I take everything here to heart. We are leaving with about 1k in cash and about 1200 worth of merch.


----------



## Meldville (Jun 28, 2010)

Keep a cooler, replace the ice in it each day/two if you have food in it that needs to stay cold (sandwich meat, cheese, etc). Avoid going out to eat when possible -- lots of times the venues will have free or uber-cheap food for bands, so when you're burned out on eating turkey sammiches you have an affordable alternative. 

Bring a sleeping bag and pillow or two. Also bring some tylenol PM or sleep aid; nights when you sleep in the van, you'll need something to knock you out. If you or your bandmates smoke weed, I'd highly advise against carrying on the road. There are always folks that will get you high if that's your bag, and getting pulled over while on the road is bad enough. If anyone absolutely insists on bringing weed (and again, I would try to talk them out of it), make sure it's enough that they can eat if need be. 

SIGHTSEE! When possible, definitely try to set aside time to go see shit. Having a tour consist of only show->sleep->drive to next show-> repeat will wear you out really quickly. One of my favorite parts of the last tour I was on was going around DC and seeing all of the cool shit.

Don't EVER leave the cash in the van. Honestly, I would NOT take a thousand dollars in cash with me if possible. Someone can steal a credit/debit card and you can get out of it unscathed; someone steals your bag/box/wallet, and you're fucked. If anyone has a checking/debit account with a national bank, I'd put half of the money in there and plan on hitting ATMs throughout the trip. 
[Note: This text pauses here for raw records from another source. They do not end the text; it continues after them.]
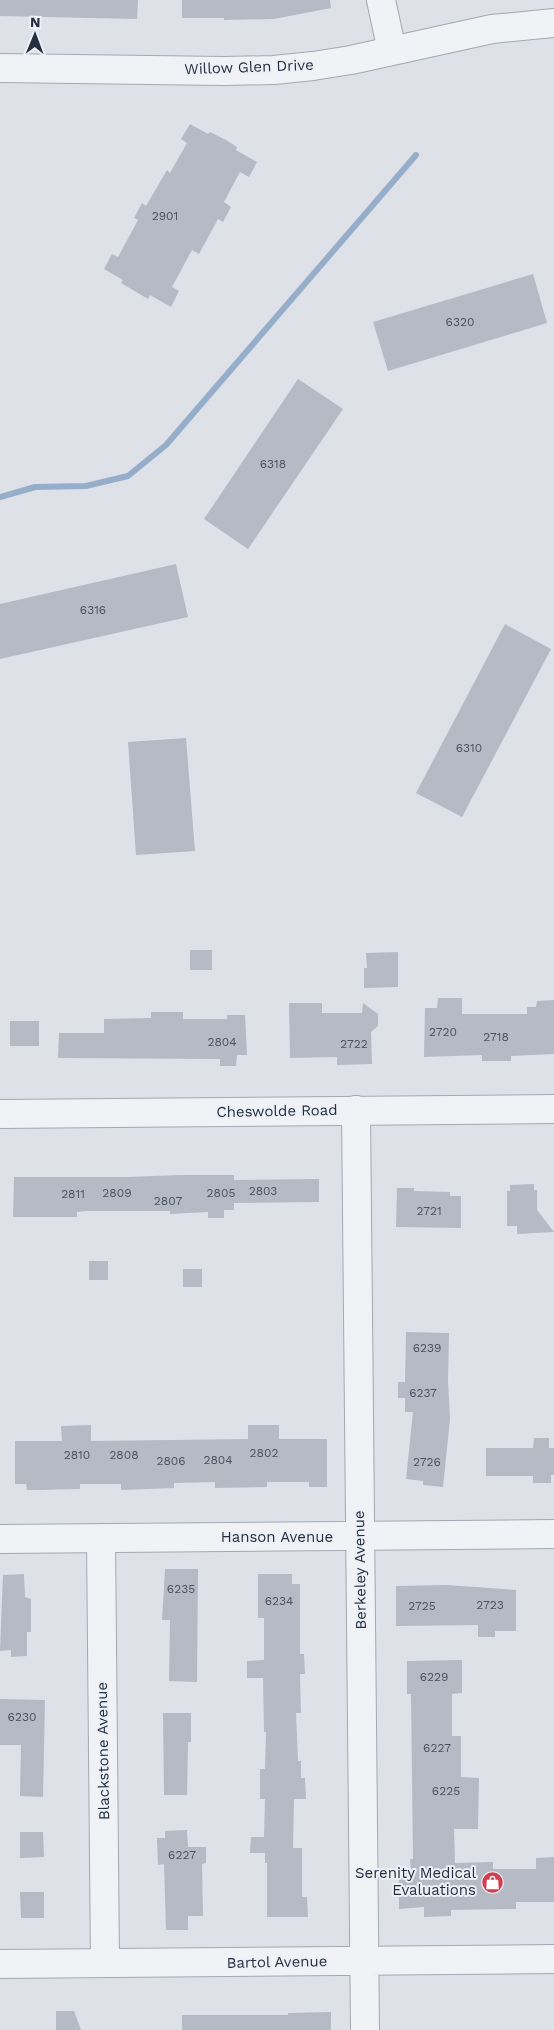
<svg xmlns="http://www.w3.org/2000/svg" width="554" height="2030" viewBox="0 0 554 2030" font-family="'Work Sans',sans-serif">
	<rect width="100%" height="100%" fill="#dee1e8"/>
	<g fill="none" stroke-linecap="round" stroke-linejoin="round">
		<path stroke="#97aeca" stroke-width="6" d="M0,497L35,487L86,486L128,476L166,445L416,155"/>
	</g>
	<path fill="#b5bac5" d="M0,0H138L137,19L0,16Z
		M182,0H330L331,8L274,19L224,20V18H182Z
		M190,124L208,134L210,132L226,140L237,147L236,150L257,162L249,177L240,172L224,202L231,207L223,222L218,219L199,254L192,250L172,287L179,291L171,307L150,295L148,299L121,283L123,280L104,269L112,254L118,257L138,220L134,218L142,203L146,206L167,170L170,173L187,143L181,139Z
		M533,274L547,323L388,371L373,322Z
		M298,379L343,409L248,549L204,519Z
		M176,564L188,617L0,659V604Z
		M505,624L551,649L462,817L416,793Z
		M186,738L195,851L136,855L128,742Z
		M190,950H212V970H190Z
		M398,952V987L364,988V968H367L366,953Z
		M438,998H462V1014H527V1007H536L537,1001L554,1000V1054L511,1056V1061H482V1055L424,1057L425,1008H437Z
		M289,1003H322V1013H362L363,1003L378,1014V1026L371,1032L372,1064L337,1065V1057L290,1058Z
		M151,1012H183V1019H227V1015H245L247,1055H237L236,1066H220V1059L58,1058L59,1033H104V1019L151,1018Z
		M10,1021H39V1046H10Z
		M180,1175H234V1180L319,1179V1202L234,1203V1210H224V1218H208V1212L170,1214V1211H86L77,1212V1217H13L14,1177H128Z
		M534,1184V1190H537V1210L554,1232L517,1234V1226H507V1191H510V1185Z
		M397,1188H414V1191L450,1192V1196H461V1228L396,1227Z
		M89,1261H108V1280H89Z
		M183,1269H202V1287H183Z
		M406,1332L449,1333L448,1380L450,1419L443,1487L423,1485V1481L406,1479L413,1412H405V1398H398V1382H405Z
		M91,1425V1441L248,1439V1425H279V1439H327V1487H309V1482H267V1487L215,1488V1482L174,1483V1488L121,1490V1484H80V1489L37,1490H27L26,1484H15V1441H62L61,1426Z
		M534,1438H549V1448H554V1475H551V1483H533V1476H486V1448H533Z
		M165,1569H198L197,1682L169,1681L170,1620H162Z
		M24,1574L25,1597L31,1599V1632H27V1656L11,1657V1650L0,1651L3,1575Z
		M258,1574H292V1584H300V1654H304L305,1674H300L301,1713H296L298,1761H301V1778H305L306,1799H294L293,1848H302V1897H307L308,1917H267V1863H265V1853H250L251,1837H264L265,1799H260V1769H265L266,1732H264L263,1678H247V1661L264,1660V1618H258Z
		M447,1585L516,1590V1631H495V1637H478V1625L396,1626V1586Z
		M462,1660V1693L452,1694V1736H461V1777L479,1778L478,1829H454L455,1863L493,1862V1869H536V1858L554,1857V1902H516V1909L451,1910V1916L424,1917V1907L399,1909V1870H411L410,1859H413L411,1694H407V1661Z
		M0,1699L45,1700L43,1797L20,1796L21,1745H0Z
		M163,1713H191V1742H188L187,1795H164Z
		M187,1830L188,1847H206V1863L202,1864L203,1916H188V1930H166L164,1864L158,1865L157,1838H165V1831Z
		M20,1832H43L44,1857L20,1858Z
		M20,1892H44V1918H21Z
		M56,2011H74L81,2030H56Z
		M331,2012V2030H182V2015H288V2013Z"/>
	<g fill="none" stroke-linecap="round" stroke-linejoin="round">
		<defs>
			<path id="minor" d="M381,0L392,51
				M0,68L224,71L274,70L313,66L351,60L492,29L554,23
				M356,1110L365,2030
				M0,1114L554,1109
				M101,1538L105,1963
				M0,1539L554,1534
				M0,1964L554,1959"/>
		</defs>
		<use href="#minor" stroke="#a3a8b2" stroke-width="30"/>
		<use href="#minor" stroke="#f1f2f6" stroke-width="28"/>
	</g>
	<defs>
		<symbol id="shop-disc" viewBox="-11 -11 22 22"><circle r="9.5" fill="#d33d4e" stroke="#edf0f6"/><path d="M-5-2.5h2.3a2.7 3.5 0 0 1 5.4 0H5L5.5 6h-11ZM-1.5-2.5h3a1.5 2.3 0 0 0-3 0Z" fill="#fff"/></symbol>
	</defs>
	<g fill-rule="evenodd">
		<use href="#shop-disc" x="480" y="1870" width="25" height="25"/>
	</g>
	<g text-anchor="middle" stroke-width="4" stroke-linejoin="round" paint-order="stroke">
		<g font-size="12" fill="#4a5260">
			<text x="165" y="220">2901</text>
			<text x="460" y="326">6320</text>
			<text x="273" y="468">6318</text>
			<text x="93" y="614">6316</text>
			<text x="469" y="752">6310</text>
			<text x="443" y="1036">2720</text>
			<text x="496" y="1041">2718</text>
			<text x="222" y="1046">2804</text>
			<text x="354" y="1048">2722</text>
			<text x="263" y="1195">2803</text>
			<text x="117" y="1197">2809</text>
			<text x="221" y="1197">2805</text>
			<text x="73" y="1198">2811</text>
			<text x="168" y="1205">2807</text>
			<text x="429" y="1215">2721</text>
			<text x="427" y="1352">6239</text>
			<text x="423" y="1397">6237</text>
			<text x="264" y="1457">2802</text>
			<text x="77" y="1459">2810</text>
			<text x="124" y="1459">2808</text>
			<text x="218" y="1464">2804</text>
			<text x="171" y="1465">2806</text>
			<text x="427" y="1466">2726</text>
			<text x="181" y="1593">6235</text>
			<text x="279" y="1605">6234</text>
			<text x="490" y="1609">2723</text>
			<text x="422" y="1610">2725</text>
			<text x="434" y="1681">6229</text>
			<text x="22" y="1721">6230</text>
			<text x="437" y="1752">6227</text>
			<text x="446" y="1795">6225</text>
			<text x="182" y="1859">6227</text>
		</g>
		<g font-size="15" fill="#262f3f" stroke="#edf0f6">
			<text transform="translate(249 67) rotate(-2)" y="5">Willow Glen Drive</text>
			<text transform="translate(277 1111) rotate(-1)" y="5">Cheswolde Road</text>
			<text x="277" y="1542">Hanson Avenue</text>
			<text transform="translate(360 1570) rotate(-91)" y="5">Berkeley Avenue</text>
			<text transform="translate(103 1751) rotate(-91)" y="5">Blackstone Avenue</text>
			<text transform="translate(277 1962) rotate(-1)" y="5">Bartol Avenue</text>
		</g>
		<g font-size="15" fill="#262f3f" stroke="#edf0f6" text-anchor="end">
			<text x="476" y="1878">Serenity Medical<tspan x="476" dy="17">Evaluations</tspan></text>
		</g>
	</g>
	<g transform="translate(35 35) rotate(1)" stroke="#edf0f6" stroke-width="4" paint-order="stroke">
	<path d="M0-4L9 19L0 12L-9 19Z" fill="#262f3f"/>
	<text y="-8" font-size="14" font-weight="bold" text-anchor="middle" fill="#262f3f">N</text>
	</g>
</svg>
My last bid of advice -- always have someone sleep in the van, unless you've got it parked inside an attached garage or something. There's way too many people out there that will break in and steal your shit when you're on the road to chance it. I've had plenty of friends whose tours were ruined (and, in some cases, their bands fell apart as a result) when their van and trailer (and everything inside) got jacked.

Have fun!


----------



## heavy7-665 (Jun 29, 2010)

Meldville said:


> Keep a cooler, replace the ice in it each day/two if you have food in it that needs to stay cold (sandwich meat, cheese, etc). Avoid going out to eat when possible -- lots of times the venues will have free or uber-cheap food for bands, so when you're burned out on eating turkey sammiches you have an affordable alternative.
> 
> Bring a sleeping bag and pillow or two. Also bring some tylenol PM or sleep aid; nights when you sleep in the van, you'll need something to knock you out. If you or your bandmates smoke weed, I'd highly advise against carrying on the road. There are always folks that will get you high if that's your bag, and getting pulled over while on the road is bad enough. If anyone absolutely insists on bringing weed (and again, I would try to talk them out of it), make sure it's enough that they can eat if need be.
> 
> ...



Way ahead of ya brother, way ahead of ya.


----------



## elbiatcho1 (Jun 29, 2010)

SOCKS!
Guess where all that sweat drains down into.
Hard to beat putting on a fresh pair of socks and simply throwing out your crusty ones and they are inexpensive at Walmart.


----------



## Inazone (Jun 29, 2010)

Almost forgot, buy a FIRST AID KIT!!! Burns, scrapes and cuts are going to happen, and the most minor injury can immediately derail a tour. Also, I strongly suggest some Pepto-Bismol (or generic equivalent) tablets, just in case someone eats something that doesn't agree with them.


----------



## heavy7-665 (Jun 30, 2010)

Well Im about to hop in the van and HEAD OUT!!!!!!!!!!!!!!!!!!!!!!!!!!!!! Ill get some updates going hopefully. Keep the advice coming please.


----------